[Extract]:
——————————

Canadian Gold Miners Hot... What Deflation?
Dear Gold & Options reader,
There has been no better opportunity to buy small-cap gold miners since 2001-03 than during the last quarter. I know, all the gold bugs are telling you the same thing, and trouble is, they've been saying it for years. Readers are immune. My credibility is hurting too. No one is listening. Yet that does not change the fact that the right thing to do was to keep buying. The wrong thing to do was to capitulate.
Two wrongs wouldn't make a right.
Indeed, the institutions are falling hand over fist for stock.
Bullish fever in gold miners is spreading out to the other miners and equity sectors. The equity risk premium melted a little this week, as action in the Treasury market in the preceding weeks foretold.
Commodity prices are still struggling to bottom, but they look perkier toward the end of the week.
Meanwhile, gold prices continue to soar, despite two attempts by the bears to upset the bulls around the $900 level over the past two weeks. Investment demand is being driven by the bad news about the economy, especially in Europe, a collapsing pound and other weak currencies, the threat of new lows in the Dow as well as fresh signs of softening momentum in the dollar's foreign exchange rate.

——————————

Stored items
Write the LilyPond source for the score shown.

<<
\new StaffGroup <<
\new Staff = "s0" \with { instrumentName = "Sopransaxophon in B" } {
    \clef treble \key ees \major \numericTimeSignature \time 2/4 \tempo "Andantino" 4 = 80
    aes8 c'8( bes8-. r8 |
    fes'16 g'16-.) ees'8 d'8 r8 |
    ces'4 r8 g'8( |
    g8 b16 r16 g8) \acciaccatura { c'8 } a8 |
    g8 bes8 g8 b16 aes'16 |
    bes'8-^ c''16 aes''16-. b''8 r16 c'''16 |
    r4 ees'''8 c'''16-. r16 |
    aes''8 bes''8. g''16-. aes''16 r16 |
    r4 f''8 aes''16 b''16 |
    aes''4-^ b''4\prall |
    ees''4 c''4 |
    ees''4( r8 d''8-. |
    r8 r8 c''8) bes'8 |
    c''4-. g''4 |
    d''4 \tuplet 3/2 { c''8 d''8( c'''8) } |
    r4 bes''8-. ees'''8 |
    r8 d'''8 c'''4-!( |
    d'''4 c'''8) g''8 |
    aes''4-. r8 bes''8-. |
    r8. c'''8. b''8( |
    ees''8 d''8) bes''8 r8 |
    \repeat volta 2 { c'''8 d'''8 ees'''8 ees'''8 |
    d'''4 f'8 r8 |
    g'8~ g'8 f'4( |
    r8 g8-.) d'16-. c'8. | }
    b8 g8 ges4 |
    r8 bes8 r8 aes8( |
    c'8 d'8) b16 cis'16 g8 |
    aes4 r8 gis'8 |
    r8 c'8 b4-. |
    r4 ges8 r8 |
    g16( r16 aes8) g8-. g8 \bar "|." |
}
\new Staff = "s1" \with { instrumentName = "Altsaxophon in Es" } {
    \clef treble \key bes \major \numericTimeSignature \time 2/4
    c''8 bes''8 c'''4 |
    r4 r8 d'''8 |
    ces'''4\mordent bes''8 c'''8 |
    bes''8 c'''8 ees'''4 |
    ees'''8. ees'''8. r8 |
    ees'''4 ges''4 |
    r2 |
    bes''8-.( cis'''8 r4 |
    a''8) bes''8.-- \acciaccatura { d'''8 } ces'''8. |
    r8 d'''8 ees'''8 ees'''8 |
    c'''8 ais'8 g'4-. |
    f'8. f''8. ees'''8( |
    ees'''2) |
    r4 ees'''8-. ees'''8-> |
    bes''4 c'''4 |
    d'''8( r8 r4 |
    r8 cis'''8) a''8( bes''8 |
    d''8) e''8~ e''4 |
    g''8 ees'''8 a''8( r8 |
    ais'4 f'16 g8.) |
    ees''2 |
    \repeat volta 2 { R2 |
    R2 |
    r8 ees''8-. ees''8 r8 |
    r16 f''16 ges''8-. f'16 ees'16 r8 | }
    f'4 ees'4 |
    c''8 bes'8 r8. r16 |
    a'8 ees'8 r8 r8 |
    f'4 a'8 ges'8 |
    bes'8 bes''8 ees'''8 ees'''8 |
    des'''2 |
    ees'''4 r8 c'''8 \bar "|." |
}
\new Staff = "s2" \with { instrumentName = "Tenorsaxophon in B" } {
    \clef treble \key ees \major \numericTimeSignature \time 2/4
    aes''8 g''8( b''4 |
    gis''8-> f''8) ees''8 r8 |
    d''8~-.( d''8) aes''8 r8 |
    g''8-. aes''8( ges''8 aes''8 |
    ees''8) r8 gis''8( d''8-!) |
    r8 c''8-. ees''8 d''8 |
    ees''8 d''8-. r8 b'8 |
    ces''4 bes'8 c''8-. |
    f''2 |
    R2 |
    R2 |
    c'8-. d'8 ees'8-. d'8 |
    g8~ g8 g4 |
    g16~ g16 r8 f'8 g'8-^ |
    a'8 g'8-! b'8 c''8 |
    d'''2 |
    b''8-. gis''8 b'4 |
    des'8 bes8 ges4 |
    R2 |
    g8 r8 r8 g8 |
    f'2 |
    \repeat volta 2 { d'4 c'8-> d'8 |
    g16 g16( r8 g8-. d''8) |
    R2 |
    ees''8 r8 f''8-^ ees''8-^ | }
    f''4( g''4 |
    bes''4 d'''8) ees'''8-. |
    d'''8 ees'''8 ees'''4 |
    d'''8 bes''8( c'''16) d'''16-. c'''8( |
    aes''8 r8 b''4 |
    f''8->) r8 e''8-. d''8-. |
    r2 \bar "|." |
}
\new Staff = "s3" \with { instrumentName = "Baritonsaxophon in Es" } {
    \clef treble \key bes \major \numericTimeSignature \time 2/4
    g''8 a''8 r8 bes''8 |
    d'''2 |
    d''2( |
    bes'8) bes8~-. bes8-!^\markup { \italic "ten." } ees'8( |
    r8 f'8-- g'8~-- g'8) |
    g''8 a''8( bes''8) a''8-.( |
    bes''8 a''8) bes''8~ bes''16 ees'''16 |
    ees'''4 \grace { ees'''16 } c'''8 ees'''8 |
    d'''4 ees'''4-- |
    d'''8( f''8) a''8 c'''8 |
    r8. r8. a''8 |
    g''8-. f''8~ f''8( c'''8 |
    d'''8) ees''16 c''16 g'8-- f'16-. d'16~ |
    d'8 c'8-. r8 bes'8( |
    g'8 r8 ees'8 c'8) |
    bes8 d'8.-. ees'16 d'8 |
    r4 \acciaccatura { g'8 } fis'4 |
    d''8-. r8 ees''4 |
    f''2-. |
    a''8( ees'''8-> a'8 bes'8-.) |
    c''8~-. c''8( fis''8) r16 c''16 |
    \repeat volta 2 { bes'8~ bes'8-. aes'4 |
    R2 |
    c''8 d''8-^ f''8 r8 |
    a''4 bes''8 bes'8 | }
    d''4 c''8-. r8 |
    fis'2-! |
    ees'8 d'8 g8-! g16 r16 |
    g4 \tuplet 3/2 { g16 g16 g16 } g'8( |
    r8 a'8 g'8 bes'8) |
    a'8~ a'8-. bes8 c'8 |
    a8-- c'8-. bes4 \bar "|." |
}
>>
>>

——————————

[Problems to solve]:
1 - List each factor the newsletter names as driving investment demand for gold.
2 - Write out the newsletter's wording from "Canadian Gold Miners" to "of the week.".
The stored lines above are separate material and are not part of the newsletter.

[Per-task answers]:
1 -
- Bad news about the economy, especially in Europe
- A collapsing pound and other weak currencies
- The threat of new lows in the Dow
- Fresh signs of softening momentum in the dollar's foreign exchange rate

2 -
Canadian Gold Miners Hot... What Deflation?
Dear Gold & Options reader,
There has been no better opportunity to buy small-cap gold miners since 2001-03 than during the last quarter. I know, all the gold bugs are telling you the same thing, and trouble is, they've been saying it for years. Readers are immune. My credibility is hurting too. No one is listening. Yet that does not change the fact that the right thing to do was to keep buying. The wrong thing to do was to capitulate.
Two wrongs wouldn't make a right.
Indeed, the institutions are falling hand over fist for stock.
Bullish fever in gold miners is spreading out to the other miners and equity sectors. The equity risk premium melted a little this week, as action in the Treasury market in the preceding weeks foretold.
Commodity prices are still struggling to bottom, but they look perkier toward the end of the week.